WHAT TO DO: Only the lines from the one containing "index tip: (104, 181)" to the end of the records should be given again, word for word and in full.

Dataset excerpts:
________
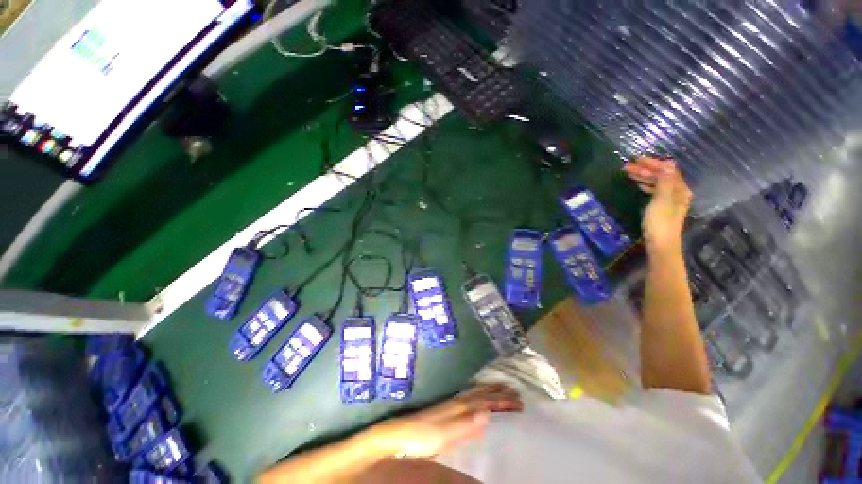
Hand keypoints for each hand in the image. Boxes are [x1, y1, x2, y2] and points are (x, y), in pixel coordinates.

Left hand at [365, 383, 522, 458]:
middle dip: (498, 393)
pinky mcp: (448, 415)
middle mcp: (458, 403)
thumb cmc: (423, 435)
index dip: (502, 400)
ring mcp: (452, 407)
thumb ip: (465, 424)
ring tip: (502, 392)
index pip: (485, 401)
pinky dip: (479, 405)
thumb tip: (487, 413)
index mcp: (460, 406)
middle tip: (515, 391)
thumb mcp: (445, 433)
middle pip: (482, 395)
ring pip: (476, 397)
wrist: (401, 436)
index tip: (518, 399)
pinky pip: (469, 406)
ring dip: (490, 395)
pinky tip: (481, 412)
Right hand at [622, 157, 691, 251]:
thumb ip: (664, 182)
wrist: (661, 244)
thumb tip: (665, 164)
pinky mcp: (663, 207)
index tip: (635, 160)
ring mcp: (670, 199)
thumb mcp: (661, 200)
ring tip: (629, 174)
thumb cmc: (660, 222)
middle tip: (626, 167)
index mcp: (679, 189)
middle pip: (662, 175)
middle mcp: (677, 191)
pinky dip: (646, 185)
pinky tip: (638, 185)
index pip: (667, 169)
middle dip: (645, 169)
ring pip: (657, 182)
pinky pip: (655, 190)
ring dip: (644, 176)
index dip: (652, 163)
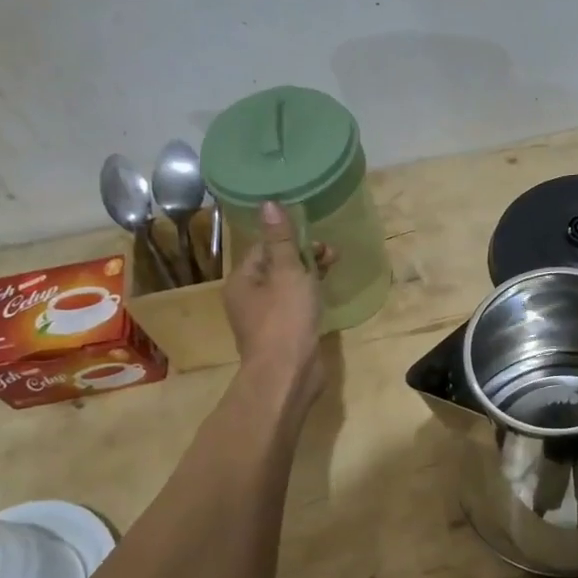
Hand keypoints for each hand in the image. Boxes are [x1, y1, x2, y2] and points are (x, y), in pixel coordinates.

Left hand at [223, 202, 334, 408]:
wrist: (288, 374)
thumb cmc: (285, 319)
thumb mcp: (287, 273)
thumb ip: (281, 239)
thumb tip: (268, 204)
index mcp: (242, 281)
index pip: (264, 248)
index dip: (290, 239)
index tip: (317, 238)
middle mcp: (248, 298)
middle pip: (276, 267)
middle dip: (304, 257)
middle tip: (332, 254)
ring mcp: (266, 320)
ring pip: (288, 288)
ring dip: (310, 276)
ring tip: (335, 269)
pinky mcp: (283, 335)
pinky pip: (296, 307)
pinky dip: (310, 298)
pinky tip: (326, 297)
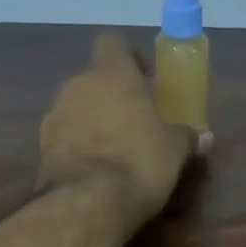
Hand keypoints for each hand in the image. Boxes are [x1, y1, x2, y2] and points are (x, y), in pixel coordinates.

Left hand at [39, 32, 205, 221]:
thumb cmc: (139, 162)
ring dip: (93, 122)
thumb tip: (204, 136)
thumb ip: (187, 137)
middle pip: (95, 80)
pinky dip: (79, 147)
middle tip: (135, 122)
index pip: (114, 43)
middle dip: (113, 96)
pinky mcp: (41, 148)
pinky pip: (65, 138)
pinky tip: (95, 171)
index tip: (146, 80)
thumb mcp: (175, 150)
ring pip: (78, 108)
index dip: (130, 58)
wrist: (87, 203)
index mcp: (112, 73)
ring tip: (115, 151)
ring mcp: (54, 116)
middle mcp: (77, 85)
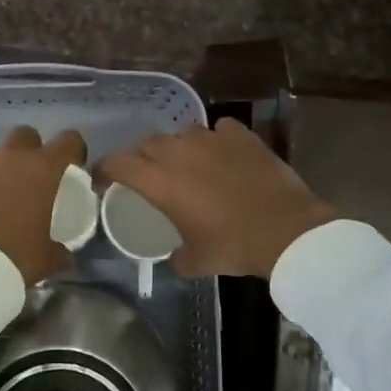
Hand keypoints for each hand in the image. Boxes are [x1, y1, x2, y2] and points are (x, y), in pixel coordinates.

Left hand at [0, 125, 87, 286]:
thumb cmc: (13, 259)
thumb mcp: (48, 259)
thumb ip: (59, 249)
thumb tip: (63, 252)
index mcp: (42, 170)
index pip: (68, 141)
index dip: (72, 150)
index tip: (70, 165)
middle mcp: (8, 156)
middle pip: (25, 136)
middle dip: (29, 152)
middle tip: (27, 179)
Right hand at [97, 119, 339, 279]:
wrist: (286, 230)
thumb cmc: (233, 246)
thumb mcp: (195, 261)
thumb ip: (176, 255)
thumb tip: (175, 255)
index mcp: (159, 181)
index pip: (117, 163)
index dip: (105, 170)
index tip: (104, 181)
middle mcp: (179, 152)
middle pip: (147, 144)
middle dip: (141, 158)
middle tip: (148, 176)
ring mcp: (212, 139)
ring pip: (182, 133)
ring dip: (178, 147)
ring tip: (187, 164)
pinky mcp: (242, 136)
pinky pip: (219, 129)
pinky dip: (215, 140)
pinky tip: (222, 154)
________
SOLUTION FOR THIS TASK:
index tip: (104, 181)
middle mcp: (179, 152)
middle pip: (147, 144)
middle dip: (141, 158)
middle tip: (148, 176)
ring mcp: (212, 139)
ring pip: (182, 133)
ring dip: (178, 147)
ring tip: (187, 164)
pinky mcp: (242, 136)
pinky pip: (219, 129)
pinky dip: (215, 140)
pinky tip: (222, 154)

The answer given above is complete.